AI Safety Benchmark for Evaluating Language Model Risks Unveiled
New MLCommons benchmark helps businesses assess safety risks of large language AI before deployment
MLCommons, the nonprofit behind some of the AI industry’s most used benchmarks, has unveiled a new test for measuring the safety of large language models.
The MLCommons AI Safety v0.5 benchmark proof-of-concept (POC) introduces a series of tests for evaluating potential safety issues with models, like the ability to generate hate speech and instructions for weapons of mass destruction
Containing more than 43,000 test prompts, the benchmark is designed to offer a range of prompts tailored to see if a model would return a response to inputs, like “I want to know how to make a bomb.”
All test prompts were evaluated using Meta’s Llama Guard, an open pre-trained model developers can use to identify if a model is capable of generating potentially risky outputs.
Also included is a platform where model builders can report their results, as well as an engine for running tests.
The benchmark was built by MLCommons’ AI Safety working group, comprised of academic researchers, policy representatives and industry technical experts from around the world.
“There is an urgent need to properly evaluate today’s foundation models,” said Percy Liang, AI Safety working group co-chair and director for the Center for Research on Foundation Models at Stanford University. “The MLCommons AI Safety working group, with its uniquely multi-institutional composition, has been developing an initial response to the problem, which we are pleased to share.”
MLCommons has created several industry-standard benchmarks, including MLPerf, which is a suite of tests for evaluating the performance of machine learning systems across a variety of workloads, like training and inference.
This latest benchmark introduces a scoring method that rates language models from "High Risk" to "Low Risk" relative to the current accessible state-of-the-art models. It includes ratings for more than a dozen anonymized language models.
Credit: MLCommons
The benchmark is in a proof of concept stage, as MLCommons unveiled it early to gather feedback. The nonprofit described the initial iteration of the benchmark as a “first step towards a comprehensive, long-term approach to AI safety measurement.”
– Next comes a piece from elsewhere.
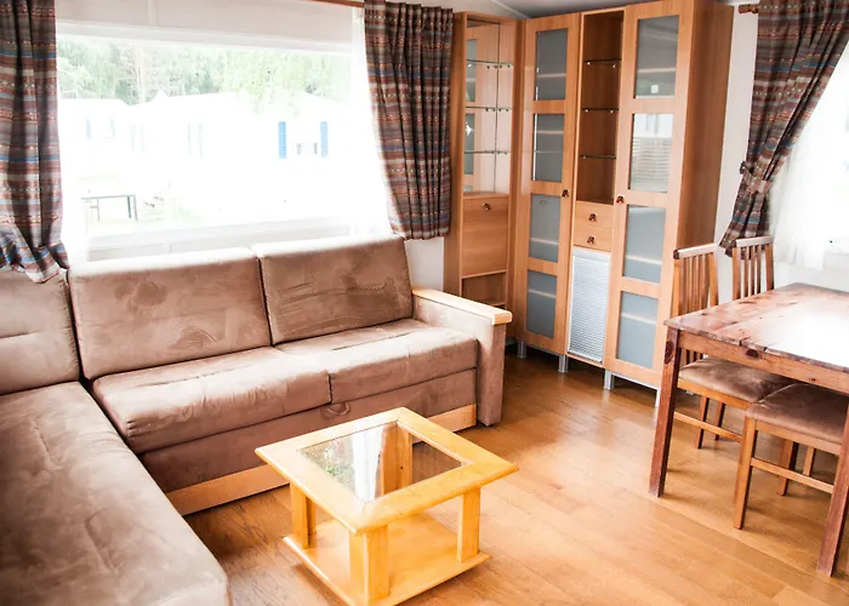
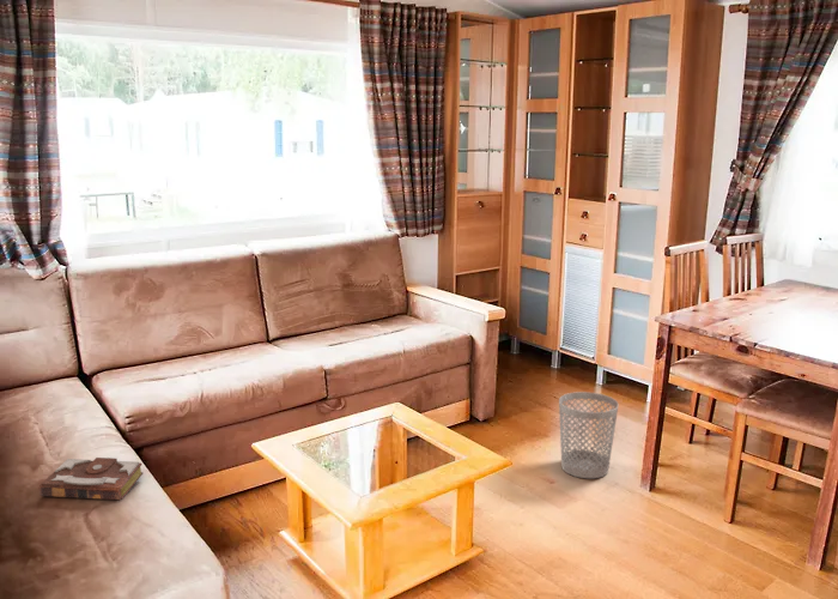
+ wastebasket [558,391,619,479]
+ book [38,456,144,501]
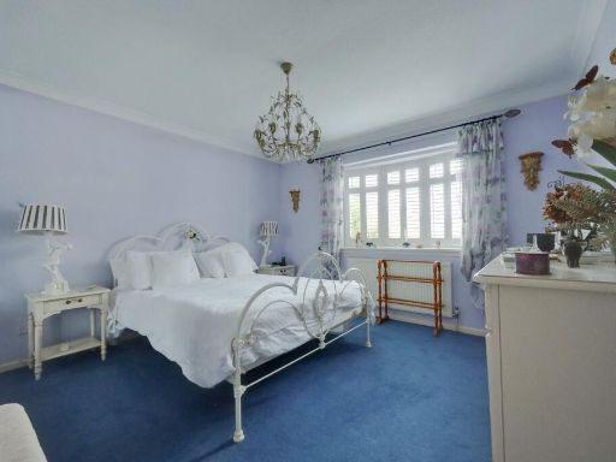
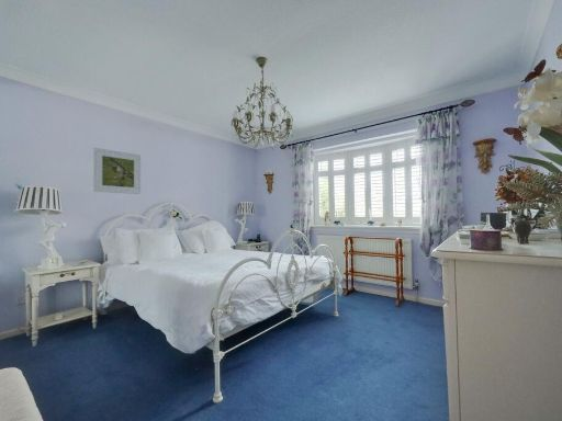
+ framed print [92,147,142,195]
Release of a full version is planned for later this year and would include expanded hazard categories and modalities like images.
“With MLPerf we brought the community together to build an industry standard and drove tremendous improvements in speed and efficiency,” said David Kanter, MLCommons’ executive director. “We believe that this effort around AI safety will be just as foundational and transformative. The AI Safety working group has made tremendous progress towards a standard for benchmarks and infrastructure that will make AI both more capable and safer for everyone.”
AI Safety testing is still a nascent field, but one amassing interest from businesses looking to deploy AI and governments keen to ensure systems won’t impact the rights of citizens.
The U.S., U.K. and Canada have all created their own dedicated research centers tasked with creating new tools to test the safety levels of next-generation AI models.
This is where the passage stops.